• **AIM OF THE TASK**:
In the lines below, find the one that contains "scientific name: Lupinus perennis" and the later one that contains "catalogue / barcode: US 545436". Copy both of those lines and every line between them word for word, and nothing else.

• **DATA RECORDS**:
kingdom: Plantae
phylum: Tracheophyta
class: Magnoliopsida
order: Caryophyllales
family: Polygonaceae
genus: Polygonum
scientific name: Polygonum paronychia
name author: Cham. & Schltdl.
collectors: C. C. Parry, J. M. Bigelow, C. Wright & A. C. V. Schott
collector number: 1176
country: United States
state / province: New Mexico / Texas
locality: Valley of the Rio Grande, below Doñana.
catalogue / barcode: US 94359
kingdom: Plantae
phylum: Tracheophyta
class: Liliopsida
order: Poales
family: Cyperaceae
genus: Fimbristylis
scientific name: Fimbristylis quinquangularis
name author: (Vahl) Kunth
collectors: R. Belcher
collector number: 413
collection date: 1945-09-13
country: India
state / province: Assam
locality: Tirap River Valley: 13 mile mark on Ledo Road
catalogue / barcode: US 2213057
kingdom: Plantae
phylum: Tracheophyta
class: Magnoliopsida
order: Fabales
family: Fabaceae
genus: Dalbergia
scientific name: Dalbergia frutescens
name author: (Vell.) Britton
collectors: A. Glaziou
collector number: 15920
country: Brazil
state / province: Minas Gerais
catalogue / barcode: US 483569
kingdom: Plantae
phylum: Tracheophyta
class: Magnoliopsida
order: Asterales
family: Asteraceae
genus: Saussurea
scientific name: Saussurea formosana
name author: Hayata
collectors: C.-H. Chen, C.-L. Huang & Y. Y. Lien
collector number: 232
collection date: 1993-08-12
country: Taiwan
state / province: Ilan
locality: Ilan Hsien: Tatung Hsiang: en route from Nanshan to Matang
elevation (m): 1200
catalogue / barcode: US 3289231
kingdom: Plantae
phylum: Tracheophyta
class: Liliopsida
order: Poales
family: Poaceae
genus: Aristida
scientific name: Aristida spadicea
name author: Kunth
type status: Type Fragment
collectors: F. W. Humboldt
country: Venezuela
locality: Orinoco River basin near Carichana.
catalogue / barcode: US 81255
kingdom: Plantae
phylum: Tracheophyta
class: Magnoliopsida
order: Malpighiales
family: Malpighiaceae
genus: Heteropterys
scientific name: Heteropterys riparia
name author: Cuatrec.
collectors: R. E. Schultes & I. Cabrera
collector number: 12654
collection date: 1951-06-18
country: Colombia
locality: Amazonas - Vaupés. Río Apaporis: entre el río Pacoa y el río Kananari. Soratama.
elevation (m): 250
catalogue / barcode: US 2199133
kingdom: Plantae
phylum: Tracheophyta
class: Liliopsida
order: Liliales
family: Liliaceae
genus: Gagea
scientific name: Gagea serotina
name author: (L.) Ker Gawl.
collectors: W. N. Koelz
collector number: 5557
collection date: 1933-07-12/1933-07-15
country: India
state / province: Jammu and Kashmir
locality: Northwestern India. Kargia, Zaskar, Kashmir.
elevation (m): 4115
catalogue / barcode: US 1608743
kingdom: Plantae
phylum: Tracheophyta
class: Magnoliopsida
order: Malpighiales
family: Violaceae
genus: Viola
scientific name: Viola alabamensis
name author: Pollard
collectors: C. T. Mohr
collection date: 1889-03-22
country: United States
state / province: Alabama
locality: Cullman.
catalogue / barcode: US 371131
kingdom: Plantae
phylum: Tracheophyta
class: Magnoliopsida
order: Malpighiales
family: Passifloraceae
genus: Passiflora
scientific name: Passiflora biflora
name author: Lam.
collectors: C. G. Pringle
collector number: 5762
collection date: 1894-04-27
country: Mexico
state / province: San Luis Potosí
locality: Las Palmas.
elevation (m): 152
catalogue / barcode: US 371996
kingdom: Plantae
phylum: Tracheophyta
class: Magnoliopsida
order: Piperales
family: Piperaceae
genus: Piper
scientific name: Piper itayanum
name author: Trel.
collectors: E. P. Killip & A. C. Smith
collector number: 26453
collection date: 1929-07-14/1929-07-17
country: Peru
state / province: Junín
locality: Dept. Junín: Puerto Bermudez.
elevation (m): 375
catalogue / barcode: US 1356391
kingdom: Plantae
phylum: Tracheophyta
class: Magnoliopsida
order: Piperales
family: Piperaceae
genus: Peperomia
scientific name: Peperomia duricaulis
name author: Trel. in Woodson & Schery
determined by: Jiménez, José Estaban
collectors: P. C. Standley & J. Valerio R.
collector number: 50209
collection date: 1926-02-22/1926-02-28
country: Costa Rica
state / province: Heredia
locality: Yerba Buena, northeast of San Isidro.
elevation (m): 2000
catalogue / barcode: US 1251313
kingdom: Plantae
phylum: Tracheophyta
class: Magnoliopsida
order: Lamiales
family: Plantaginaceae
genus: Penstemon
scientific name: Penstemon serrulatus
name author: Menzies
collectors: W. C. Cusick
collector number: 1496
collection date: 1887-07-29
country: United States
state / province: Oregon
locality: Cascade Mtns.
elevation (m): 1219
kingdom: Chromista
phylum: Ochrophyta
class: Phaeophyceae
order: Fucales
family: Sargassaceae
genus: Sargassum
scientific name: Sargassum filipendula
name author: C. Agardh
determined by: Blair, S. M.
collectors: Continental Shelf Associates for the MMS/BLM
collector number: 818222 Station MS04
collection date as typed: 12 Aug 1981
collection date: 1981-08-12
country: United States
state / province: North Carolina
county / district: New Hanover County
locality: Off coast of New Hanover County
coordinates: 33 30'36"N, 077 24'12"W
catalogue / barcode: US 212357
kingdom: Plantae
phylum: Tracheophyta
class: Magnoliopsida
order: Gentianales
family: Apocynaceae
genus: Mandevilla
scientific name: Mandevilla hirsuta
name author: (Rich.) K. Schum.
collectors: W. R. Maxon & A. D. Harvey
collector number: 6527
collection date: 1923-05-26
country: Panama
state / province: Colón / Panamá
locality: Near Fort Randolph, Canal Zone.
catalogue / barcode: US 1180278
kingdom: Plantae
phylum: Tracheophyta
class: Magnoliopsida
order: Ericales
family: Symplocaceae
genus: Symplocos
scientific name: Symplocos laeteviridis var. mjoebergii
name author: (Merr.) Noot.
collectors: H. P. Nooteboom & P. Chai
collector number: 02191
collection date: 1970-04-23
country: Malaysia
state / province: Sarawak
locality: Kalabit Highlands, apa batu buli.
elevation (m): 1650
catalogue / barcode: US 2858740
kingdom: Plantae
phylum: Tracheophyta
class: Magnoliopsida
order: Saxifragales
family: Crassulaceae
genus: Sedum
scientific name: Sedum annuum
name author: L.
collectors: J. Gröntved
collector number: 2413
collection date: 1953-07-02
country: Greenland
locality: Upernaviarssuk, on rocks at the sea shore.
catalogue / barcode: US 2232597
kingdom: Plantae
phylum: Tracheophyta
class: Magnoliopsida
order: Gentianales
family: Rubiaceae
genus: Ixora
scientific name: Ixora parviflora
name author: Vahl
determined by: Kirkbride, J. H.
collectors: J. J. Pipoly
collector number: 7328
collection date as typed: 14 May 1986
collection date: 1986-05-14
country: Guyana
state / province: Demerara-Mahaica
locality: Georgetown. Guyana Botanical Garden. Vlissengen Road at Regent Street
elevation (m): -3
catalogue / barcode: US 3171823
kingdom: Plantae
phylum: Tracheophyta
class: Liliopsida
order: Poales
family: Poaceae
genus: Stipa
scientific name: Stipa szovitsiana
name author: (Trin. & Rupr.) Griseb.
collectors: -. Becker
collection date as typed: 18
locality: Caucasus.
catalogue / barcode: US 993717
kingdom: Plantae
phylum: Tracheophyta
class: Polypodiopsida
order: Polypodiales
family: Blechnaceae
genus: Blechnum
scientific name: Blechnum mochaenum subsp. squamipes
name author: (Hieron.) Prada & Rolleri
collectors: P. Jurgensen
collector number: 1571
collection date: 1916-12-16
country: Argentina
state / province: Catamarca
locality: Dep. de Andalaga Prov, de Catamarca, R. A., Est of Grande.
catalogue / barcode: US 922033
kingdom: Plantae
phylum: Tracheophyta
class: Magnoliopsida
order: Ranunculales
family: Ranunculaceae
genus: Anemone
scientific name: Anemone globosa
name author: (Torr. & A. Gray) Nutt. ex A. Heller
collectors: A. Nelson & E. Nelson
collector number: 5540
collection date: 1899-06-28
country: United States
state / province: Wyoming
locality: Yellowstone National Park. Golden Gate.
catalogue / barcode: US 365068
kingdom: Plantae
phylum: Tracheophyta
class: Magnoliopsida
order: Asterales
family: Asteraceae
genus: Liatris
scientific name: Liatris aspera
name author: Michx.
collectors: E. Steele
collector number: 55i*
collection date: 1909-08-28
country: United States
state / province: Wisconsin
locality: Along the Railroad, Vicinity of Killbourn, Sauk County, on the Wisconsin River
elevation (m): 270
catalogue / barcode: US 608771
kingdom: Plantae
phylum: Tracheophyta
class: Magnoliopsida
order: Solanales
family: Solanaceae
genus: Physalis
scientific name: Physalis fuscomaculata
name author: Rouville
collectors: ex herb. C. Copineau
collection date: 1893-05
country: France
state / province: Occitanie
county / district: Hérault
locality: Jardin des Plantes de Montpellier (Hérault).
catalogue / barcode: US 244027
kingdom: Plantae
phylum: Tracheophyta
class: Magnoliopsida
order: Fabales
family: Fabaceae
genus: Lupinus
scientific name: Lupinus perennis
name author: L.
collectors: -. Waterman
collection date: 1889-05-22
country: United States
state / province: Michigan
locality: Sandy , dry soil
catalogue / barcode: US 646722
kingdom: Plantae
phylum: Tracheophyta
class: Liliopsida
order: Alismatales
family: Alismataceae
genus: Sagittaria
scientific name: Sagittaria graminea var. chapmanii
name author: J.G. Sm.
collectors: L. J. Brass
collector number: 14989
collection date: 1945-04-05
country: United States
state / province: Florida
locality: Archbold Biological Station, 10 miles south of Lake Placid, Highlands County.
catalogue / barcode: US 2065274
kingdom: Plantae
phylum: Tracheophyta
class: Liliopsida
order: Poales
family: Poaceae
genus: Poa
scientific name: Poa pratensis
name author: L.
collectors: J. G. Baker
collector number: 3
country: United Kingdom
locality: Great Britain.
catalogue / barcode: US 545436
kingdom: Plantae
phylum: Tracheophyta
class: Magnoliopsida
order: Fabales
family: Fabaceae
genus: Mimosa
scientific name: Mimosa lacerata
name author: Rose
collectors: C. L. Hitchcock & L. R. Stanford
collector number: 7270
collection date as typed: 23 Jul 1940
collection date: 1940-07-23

• **WORKED ANSWER**:
scientific name: Lupinus perennis
name author: L.
collectors: -. Waterman
collection date: 1889-05-22
country: United States
state / province: Michigan
locality: Sandy , dry soil
catalogue / barcode: US 646722
kingdom: Plantae
phylum: Tracheophyta
class: Liliopsida
order: Alismatales
family: Alismataceae
genus: Sagittaria
scientific name: Sagittaria graminea var. chapmanii
name author: J.G. Sm.
collectors: L. J. Brass
collector number: 14989
collection date: 1945-04-05
country: United States
state / province: Florida
locality: Archbold Biological Station, 10 miles south of Lake Placid, Highlands County.
catalogue / barcode: US 2065274
kingdom: Plantae
phylum: Tracheophyta
class: Liliopsida
order: Poales
family: Poaceae
genus: Poa
scientific name: Poa pratensis
name author: L.
collectors: J. G. Baker
collector number: 3
country: United Kingdom
locality: Great Britain.
catalogue / barcode: US 545436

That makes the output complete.